We thank Drs. Pillay, Ulfman, and Koenderman for their comments and are pleased that they appear to accept our major conclusion that certain soluble ligands of αMβ2, including fibrinogen, delay neutrophil apoptosis by engaging both subunits of the integrin. The role of soluble fibrinogen in supporting neutrophil survival also is in agreement with other reports (1, 2). The letter indicates that we cannot “exclude that the marked ERK1/2 and Akt/PKB signaling is a result of priming of PMA-induced signaling.” We have not stated nor implied that soluble integrin ligands alone would trigger appreciable intracellular signaling in resting cells, as they do not bind with sufficient affinity to αMβ2. However, the dose of PMA used itself also induces very little ERK1/2 and Akt/PKB phosphorylation in the absence of fibrinogen. We believe that our observations are consistent with a well-established paradigm in integrin signaling: low concentrations of an agonist, in this case PMA, activate the integrin via PKC-dependent inside-out signaling, allowing soluble fibrinogen to bind to αMβ2 (3, 4, 5). ERK1/2 and Akt/PKB phosphorylation depends on outside-in signaling arising from occupancy of the integrin since inhibitors of integrin clustering, a consequence of ligand binding, blocked PMN survival. This scenario is similar to that observed upon fibrinogen binding to the major platelet integrin αIIbβ3, where activation, occupancy, and clustering of the integrin are all required for such signaling events. We do not dispute that PMA at higher levels that those used in our study can induce ERK1/2 (6), although direct activation of Akt/PKB does not appear to occur in human neutrophils. Thus, we believe that both an integrin-activating stimulus and a soluble ligand that engages both subunits of αMβ2, such as fibrinogen and several others, are necessary to elicit the prosurvival signals.

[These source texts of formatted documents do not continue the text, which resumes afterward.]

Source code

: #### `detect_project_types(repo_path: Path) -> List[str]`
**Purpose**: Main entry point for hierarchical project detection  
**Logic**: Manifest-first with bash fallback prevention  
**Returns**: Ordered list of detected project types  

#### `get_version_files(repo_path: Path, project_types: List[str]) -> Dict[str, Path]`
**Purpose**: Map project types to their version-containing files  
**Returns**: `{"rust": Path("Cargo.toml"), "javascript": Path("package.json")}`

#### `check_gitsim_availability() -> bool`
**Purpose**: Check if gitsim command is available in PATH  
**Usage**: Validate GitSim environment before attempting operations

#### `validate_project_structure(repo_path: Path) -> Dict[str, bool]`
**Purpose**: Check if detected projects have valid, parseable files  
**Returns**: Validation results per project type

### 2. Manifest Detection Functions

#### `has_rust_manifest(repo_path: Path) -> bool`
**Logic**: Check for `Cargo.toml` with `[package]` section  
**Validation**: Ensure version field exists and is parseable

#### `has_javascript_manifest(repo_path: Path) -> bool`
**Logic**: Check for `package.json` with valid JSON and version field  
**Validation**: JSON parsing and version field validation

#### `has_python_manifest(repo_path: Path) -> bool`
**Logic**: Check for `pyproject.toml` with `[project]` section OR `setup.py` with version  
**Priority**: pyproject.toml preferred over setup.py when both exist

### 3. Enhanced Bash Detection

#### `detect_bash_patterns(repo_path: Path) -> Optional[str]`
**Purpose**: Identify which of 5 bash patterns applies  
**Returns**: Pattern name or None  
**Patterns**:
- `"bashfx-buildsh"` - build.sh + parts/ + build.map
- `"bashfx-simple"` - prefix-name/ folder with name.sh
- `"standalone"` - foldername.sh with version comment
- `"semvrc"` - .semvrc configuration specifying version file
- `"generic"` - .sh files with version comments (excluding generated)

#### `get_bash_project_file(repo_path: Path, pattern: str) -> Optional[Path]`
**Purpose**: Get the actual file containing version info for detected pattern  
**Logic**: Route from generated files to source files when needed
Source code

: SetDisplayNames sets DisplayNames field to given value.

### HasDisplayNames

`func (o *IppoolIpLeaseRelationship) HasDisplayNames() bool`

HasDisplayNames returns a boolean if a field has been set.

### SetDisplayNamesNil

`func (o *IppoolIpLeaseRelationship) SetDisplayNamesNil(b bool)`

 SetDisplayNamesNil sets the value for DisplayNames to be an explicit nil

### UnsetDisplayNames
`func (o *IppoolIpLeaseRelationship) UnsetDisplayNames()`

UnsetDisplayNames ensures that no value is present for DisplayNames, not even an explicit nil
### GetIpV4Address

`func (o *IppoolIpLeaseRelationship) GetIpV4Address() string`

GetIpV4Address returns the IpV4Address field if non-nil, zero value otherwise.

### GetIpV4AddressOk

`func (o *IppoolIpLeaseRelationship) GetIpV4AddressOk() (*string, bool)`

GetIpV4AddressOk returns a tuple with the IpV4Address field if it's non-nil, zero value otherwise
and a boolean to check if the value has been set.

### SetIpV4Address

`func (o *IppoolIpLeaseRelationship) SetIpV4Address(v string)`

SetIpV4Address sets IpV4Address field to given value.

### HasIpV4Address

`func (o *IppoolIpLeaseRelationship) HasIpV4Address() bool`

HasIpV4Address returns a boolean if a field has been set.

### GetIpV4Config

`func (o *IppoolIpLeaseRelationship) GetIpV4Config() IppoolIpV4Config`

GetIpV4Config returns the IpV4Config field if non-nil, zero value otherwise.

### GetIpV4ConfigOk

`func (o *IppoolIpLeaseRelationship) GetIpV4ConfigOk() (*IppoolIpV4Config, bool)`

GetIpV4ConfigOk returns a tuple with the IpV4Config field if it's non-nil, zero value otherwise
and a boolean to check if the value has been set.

The second issue raised by Drs. Pillay, Ulfman, and Koenderman is that contact of primed circulated neutrophils “with physiological concentrations of soluble fibrinogen…would amplify rather than inhibit the systemic inflammatory response, which is an undesired clinical condition.” Because neutrophil functions are fine-tuned by many interactions between various ligands (matrix/plasma proteins, chemokines, cytokines) and their receptors, caution needs to be exercised in making global predictions about pro- and anti-inflammatory consequences in the in vivo setting. Certainly, it can be envisioned that only a small subpopulation of circulating neutrophils might respond to a stimulus rather than the entire population of circulating neutrophils. Despite a heightened inflammatory state in patients with acute myocardial infarction or cardiac surgery, αMβ2 activation was only slightly augmented on circulating leukocytes (∼10% of neutrophils were positive for an activation-dependent αM epitope) (7, 8). This subpopulation of neutrophils could very well have αMβ2 occupied by fibrinogen or other ligands that would selectively prolong their survival. We certainly agree that fibrin, an immobilized ligand, might be a preferred ligand of αMβ2, but not to the complete exclusion of fibrinogen or other soluble ligands of the integrin.